It was hard to discern much about the potential of the ‘Super Sixes’ version of snooker by watching the Crucible final between veteran Tony Knowles and young Ross Muir but still possible to make a few general points.
The first would be that six reds snooker is invariably a faster form of the game but not necessarily that much faster. For instance, Stephen Maguire and Mark King spent something like 25 minutes on the green in their second round match last week. There’s no reason why this couldn’t happen in the six reds version.
Six reds snooker levels the playing field a little, but why is this a good thing? Top level sport is the survival of the fittest.
Six reds snooker may encourage attacking play but this negates much of the skill of the game, namely the tactical duels.
Of course, many people find these dull and it’s certainly true that snooker can’t stand still.
But I would argue that its chief problem is not a stuffy game or lack of ‘characters’ but more a lack of tournaments and the way the sport's media profile has declined, at least in the UK, so that TV viewers find it harder to relate to the players in the way they once did.
As I wrote last month, six reds may be the way to go for seniors tournaments as the old boys obviously aren’t as good as they were but plenty of people would still like to see them play.
Maybe it would also be a good way of getting kids into the sport.
But snooker, and in particular the World Championship, is popular largely because of the slow burning drama it provides.

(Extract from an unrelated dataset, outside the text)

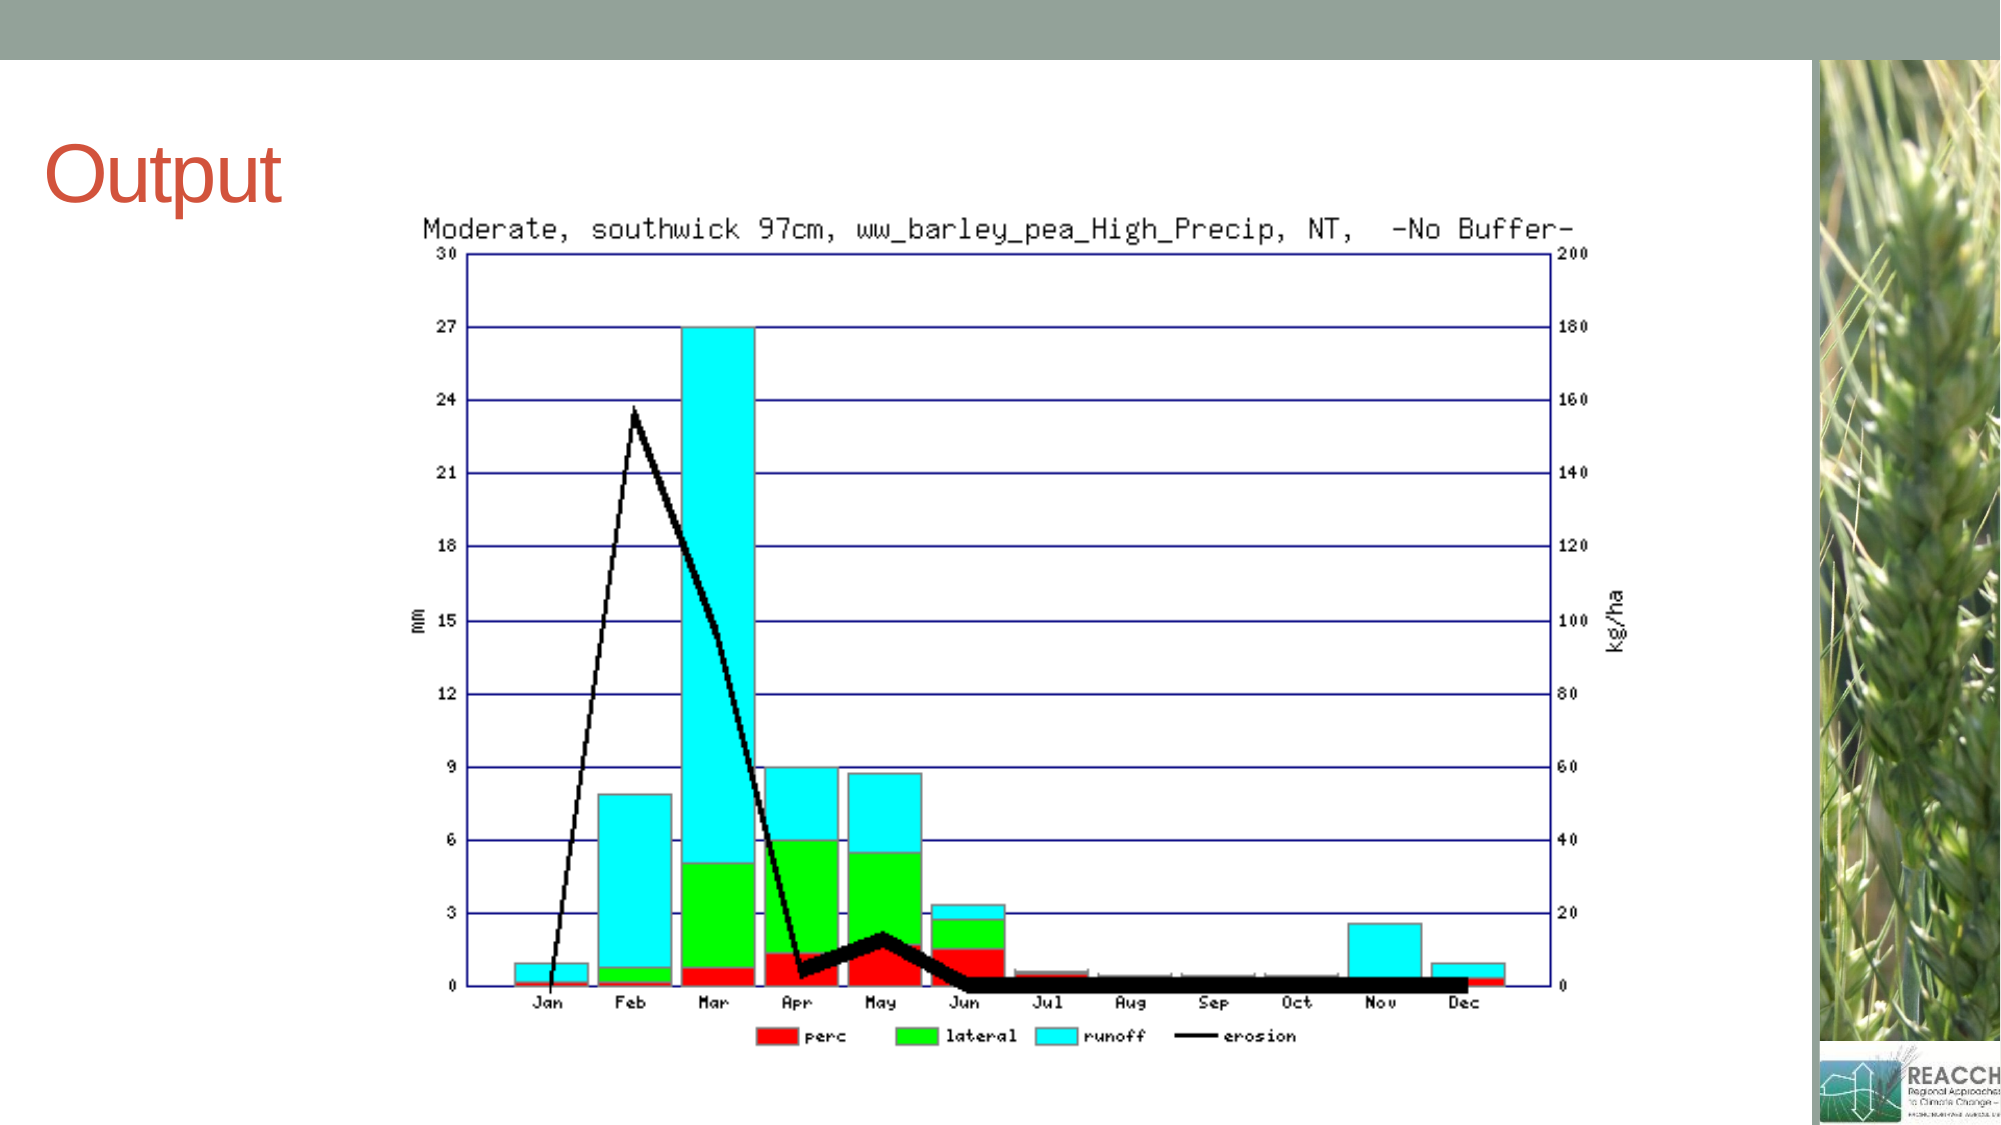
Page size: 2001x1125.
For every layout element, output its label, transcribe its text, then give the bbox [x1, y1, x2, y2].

picture [374, 212, 1649, 1086]
title Output [28, 87, 1619, 250]
picture [1819, 56, 2001, 1125]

Perhaps not everyone has the attention span for this but that doesn’t automatically mean that if you take away nine reds they will suddenly flock to the sport.
That said, there’s nothing wrong with trying something different. But why not be bolder?
If you really want to speed up snooker, you will have to change the rules.
You will have to introduce a shot clock or, as Steve Davis suggested on the BBC, introduce the rule used in 9-ball pool where players have ball in hand after every foul.
I think six reds snooker is fine if it remains in the background as a novelty variant of the established game.
But of all the things wrong with snooker, the game itself is not one of them.